Steve can’t hear the crickets anymore over his own heartbeat.

“I’m out of reasons to hide it, Buck. Nothing’s like it was eighty years ago—”

“Eighty years ago?” Bucky interrupts.

“Oh, at least,” admits Steve.

They both go quiet after that. Steve’s heart is pounding and his head is buzzing, but he won’t let himself regret baring this bit of his soul just yet, even as he’s beginning to regret standing naked in crocodile infested waters to do it.

He completes his cursory wipe down, hyperaware of where Bucky remains in the water, eerily still.

“Steve?”

“Yeah?” He tries and fails to tamp down the hope in his voice.

“I’m still pretty messed up, you know?”

“Bucky…”

“I don’t know how much is left of that guy from eighty-years-ago.”

“Christ, Buck, that’s not—not what I’m after.”

“What are you after?”

Steve’s not immune to nostalgia.

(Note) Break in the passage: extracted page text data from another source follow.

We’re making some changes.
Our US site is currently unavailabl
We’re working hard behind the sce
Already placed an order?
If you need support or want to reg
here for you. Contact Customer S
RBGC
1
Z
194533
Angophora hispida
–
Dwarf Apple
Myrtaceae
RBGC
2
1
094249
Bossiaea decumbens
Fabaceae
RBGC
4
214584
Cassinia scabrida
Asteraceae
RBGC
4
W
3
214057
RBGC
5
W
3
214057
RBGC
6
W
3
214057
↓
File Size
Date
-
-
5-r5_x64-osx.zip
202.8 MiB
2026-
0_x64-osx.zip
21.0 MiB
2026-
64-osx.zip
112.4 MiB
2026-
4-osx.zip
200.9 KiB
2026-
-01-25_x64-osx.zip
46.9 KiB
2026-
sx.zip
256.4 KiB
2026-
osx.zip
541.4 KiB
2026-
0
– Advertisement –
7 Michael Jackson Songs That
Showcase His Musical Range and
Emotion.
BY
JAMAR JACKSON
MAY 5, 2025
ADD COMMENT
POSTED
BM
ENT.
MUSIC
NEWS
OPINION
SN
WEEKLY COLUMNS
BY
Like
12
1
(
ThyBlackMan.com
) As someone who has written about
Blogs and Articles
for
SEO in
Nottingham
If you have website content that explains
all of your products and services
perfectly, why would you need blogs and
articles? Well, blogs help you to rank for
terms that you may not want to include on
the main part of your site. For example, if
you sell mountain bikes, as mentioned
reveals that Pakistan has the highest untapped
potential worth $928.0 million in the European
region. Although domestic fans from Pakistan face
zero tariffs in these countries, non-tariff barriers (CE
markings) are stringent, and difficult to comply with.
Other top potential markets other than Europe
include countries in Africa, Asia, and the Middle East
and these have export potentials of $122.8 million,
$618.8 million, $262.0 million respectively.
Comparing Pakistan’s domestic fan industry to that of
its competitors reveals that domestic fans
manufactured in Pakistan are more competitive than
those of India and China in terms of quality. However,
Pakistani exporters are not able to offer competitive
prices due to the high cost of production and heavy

His memories of Bucky remain the highlight of a childhood marred by poverty, chronic illness and tragedy. Tonight he’d been reminded of the past, but it was only because it’d been that long since he’d seen Bucky so unburdened.

“It gets lonely. The fight. The future. I know I’m lucky to be here, and I’ve met some real good people along the way, but I still feel alone in it sometimes, and—I don’t know—I don’t feel it as much around you. Doesn’t have to be more than it is. You deserve to be happy too, Buck. Whatever that looks like.”

“Not sure I do, Steve,” murmurs Bucky.

“You do,” commands Steve, because if there’s one thing he’s sure of in this—or any—universe it’s that Bucky Barnes deserves a lot better than he fucking got.

When Bucky speaks again he’s surprisingly close, having returned to the shore in masterful silence.

“Eighty years ago, a night like tonight would have—it would have been the best night of my short stupid life,” he says gruffly.

Steve lets that statement rattle through frenetic thoughts, breaking his heart and blossoming hope. But before he can unravel the full implications, Bucky’s climbing up the bank and walking away in the obscuring night.

Notes:

Unbeta'd. All mistakes are my my own.

Rating will get a bump when complete.